> PAGE TEXT
Łukasz Kaiser - Program Search as a Path to Artificial General Intelligence (2007)

History / Edit / PDF / EPUB / BIB /
Created: March 25, 2016 / Updated: January 22, 2017 / Status: in progress / 11 min read (~2069 words)

  • The core of intelligence is neither the knowledge nor the specific method to use it, but the general way to learn from previous experience
  • This is not limited to adopting new knowledge, but also includes learning new ways to use what we know, extending it by reasoning, and even improving learning methods to learn more efficiently
  • We claim that the informal notion of a method for solving certain tasks can be expressed in mathematical terms as a Turing machine
  • To justify this, we use the Church-Turing thesis, the assumption that everything that is computable, any complex behaviour of a system, can be computed or modelled using only a small set of simple abstract operations
  • The thesis of Church and Turing justifies that any informally understood method for solving a problem can be defined as an algorithm, a Turing machine that takes the instance of the problem as input and returns the solution
  • We have modeled problem solving as searching for Turing machines with specified properties
  • Determining if such a machine exists is of course undecidable and the problem is intractable in general, but we can make some additional assumptions
    • We can assume that we do not only want the machine, but also a proof that it satisfies the formula and that such a machine with a proof exists
    • We will not consider the cases when the problem is not solvable or it cannot be proved that the solution is correct
  • Learning amounts to improving the procedure (of the agent), so that after a number of problem instances have been solved it will solve other similar instances more efficiently
  • The problem we face with such a theoretical solution is that it would not be usable in practice if implemented in a direct way
    • The time required for it to improve to a level of efficiency that would give any tangible results would be enormous

  • Let us now consider the Turing machines defined in set theory together with the axioms of set theory as formalized by Zermelo and Fränkel
  • Program search problem: Given a formula $\varphi(x_1, ..., x_n)$ in first order logic on the structure defined above (TM and ZFC) with free variables $x_1, ..., x_k$ denoting Turing machines, find a proof of $\varphi(m_1, ..., m_k)$ for some Turing machines $m_1, ..., m_k$.
  • Fact 1: There exists an algorithm that computes the solution to the program search problem if any solution exists, so given $\varphi(x_1, ..., x_k)$ it computes $m_1, ..., m_k$ and the proof of $\varphi(m_1, ..., m_k)$, assuming that for some machines such a proof exists.

> ROWS
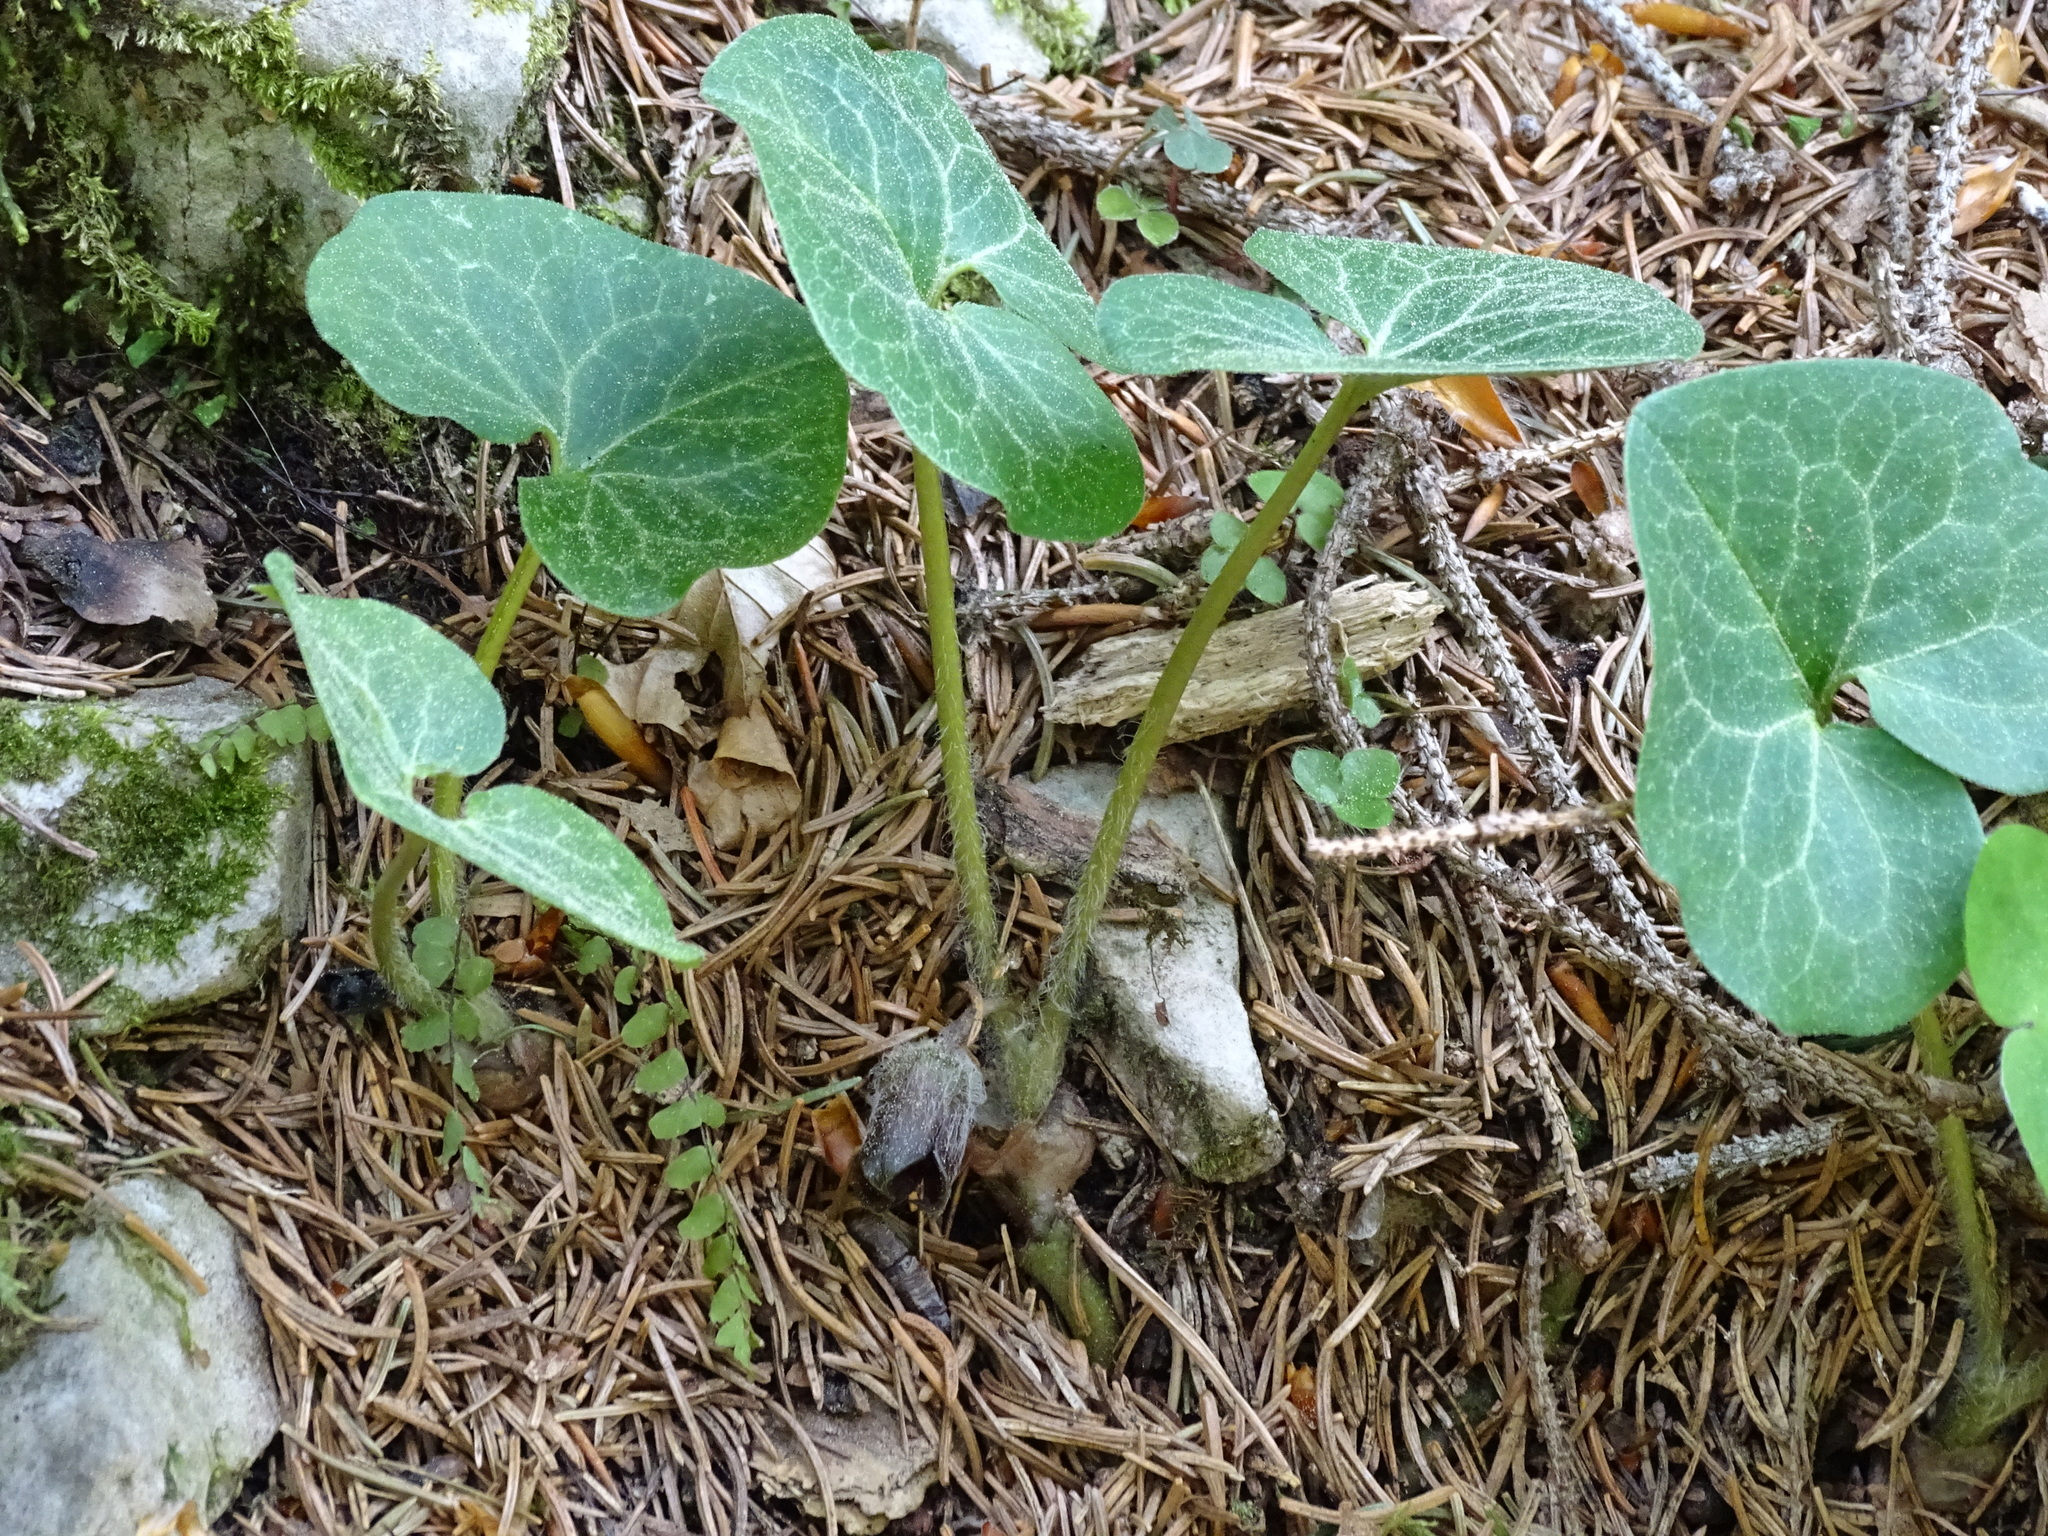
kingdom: Plantae
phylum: Tracheophyta
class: Magnoliopsida
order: Piperales
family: Aristolochiaceae
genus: Asarum
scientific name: Asarum europaeum
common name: Asarabacca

> REQUIREMENTS
• A. What is the Spanish translation of this sentence from the program search notes: "The problem we face with such a theoretical solution is that it would not be usable in practice if implemented in a direct way"?
• B. According to the program search notes, who formalized the axioms of set theory that are considered together with the Turing machines defined in set theory?

> REPLIES
• A. El problema al que nos enfrentamos con una solución teórica de este tipo es que no sería utilizable en la práctica si se implementara de forma directa.

• B. Zermelo and Fränkel.